- _PROVIDED DATA_
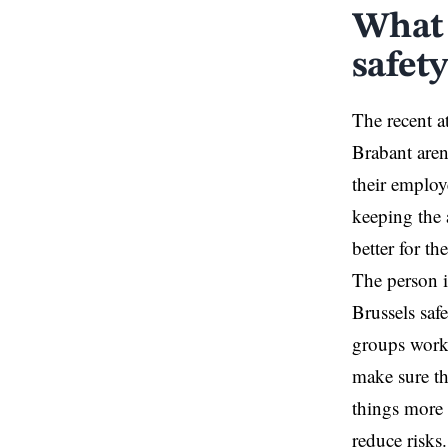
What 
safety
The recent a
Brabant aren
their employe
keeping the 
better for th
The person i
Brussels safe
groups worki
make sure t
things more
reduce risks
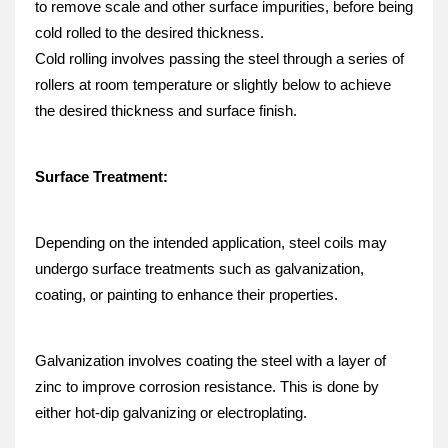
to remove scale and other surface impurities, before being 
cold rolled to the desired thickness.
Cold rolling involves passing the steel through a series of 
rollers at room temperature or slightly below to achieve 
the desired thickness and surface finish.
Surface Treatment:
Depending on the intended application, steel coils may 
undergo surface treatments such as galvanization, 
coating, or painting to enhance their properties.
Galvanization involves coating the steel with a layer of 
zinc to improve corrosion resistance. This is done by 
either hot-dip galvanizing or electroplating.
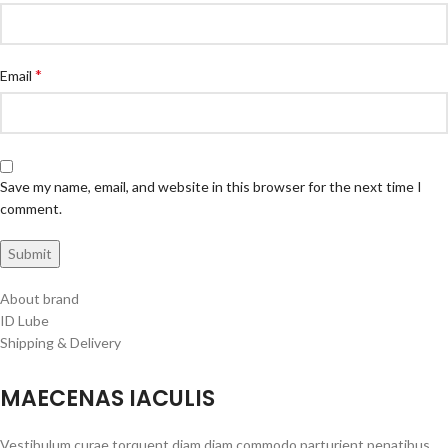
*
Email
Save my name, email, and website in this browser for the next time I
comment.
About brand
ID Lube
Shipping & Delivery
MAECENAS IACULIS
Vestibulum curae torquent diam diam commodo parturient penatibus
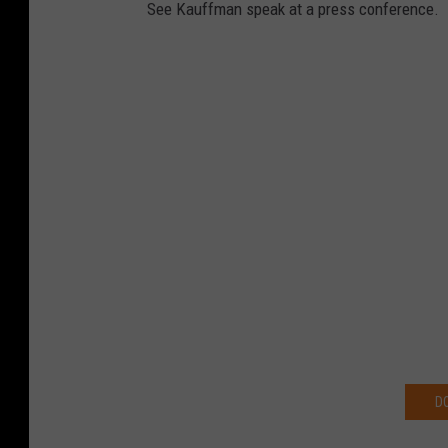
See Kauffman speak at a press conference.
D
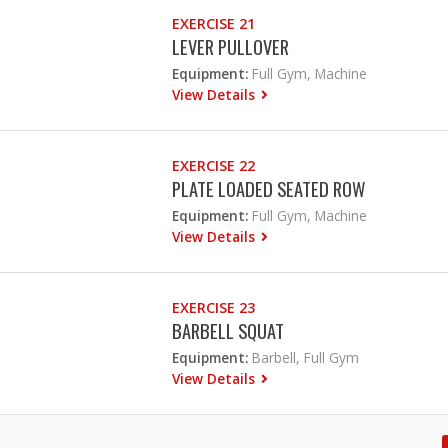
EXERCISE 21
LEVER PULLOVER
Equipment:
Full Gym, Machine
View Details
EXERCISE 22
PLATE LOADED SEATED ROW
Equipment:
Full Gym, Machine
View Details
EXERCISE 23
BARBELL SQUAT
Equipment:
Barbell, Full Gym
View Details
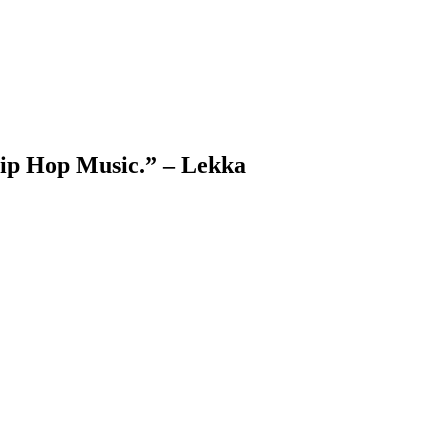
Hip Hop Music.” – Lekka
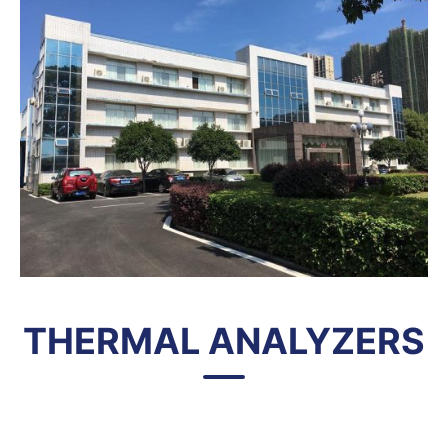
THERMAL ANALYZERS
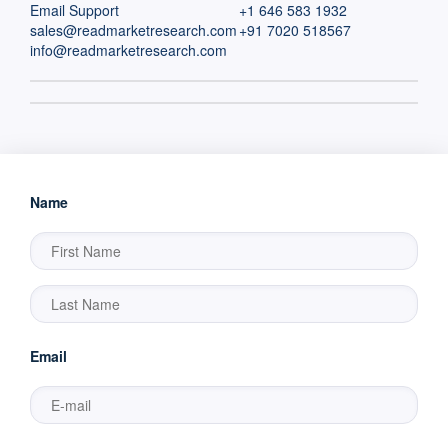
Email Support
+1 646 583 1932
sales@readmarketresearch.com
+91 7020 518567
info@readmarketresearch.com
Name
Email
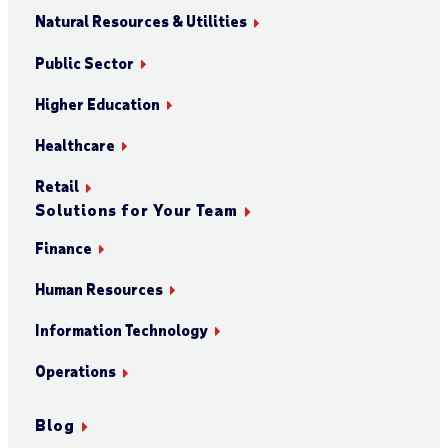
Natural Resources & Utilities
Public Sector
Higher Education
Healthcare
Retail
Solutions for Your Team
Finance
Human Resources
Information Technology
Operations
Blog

- _TASK_
Would you reproduce each line of the material exactly, omitting the images?

- _FINAL ANSWER_
What 
safety
The recent a
Brabant aren
their employe
keeping the 
better for th
The person i
Brussels safe
groups worki
make sure t
things more
reduce risks
to remove scale and other surface impurities, before being 
cold rolled to the desired thickness.
Cold rolling involves passing the steel through a series of 
rollers at room temperature or slightly below to achieve 
the desired thickness and surface finish.
Surface Treatment:
Depending on the intended application, steel coils may 
undergo surface treatments such as galvanization, 
coating, or painting to enhance their properties.
Galvanization involves coating the steel with a layer of 
zinc to improve corrosion resistance. This is done by 
either hot-dip galvanizing or electroplating.
*
Email
Save my name, email, and website in this browser for the next time I
comment.
About brand
ID Lube
Shipping & Delivery
MAECENAS IACULIS
Vestibulum curae torquent diam diam commodo parturient penatibus
See Kauffman speak at a press conference.
D
EXERCISE 21
LEVER PULLOVER
Equipment:
Full Gym, Machine
View Details
EXERCISE 22
PLATE LOADED SEATED ROW
Equipment:
Full Gym, Machine
View Details
EXERCISE 23
BARBELL SQUAT
Equipment:
Barbell, Full Gym
View Details
Hip Hop Music.” – Lekka
THERMAL ANALYZERS
Email Support
+1 646 583 1932
sales@readmarketresearch.com
+91 7020 518567
info@readmarketresearch.com
Name
Email
Natural Resources & Utilities
Public Sector
Higher Education
Healthcare
Retail
Solutions for Your Team
Finance
Human Resources
Information Technology
Operations
Blog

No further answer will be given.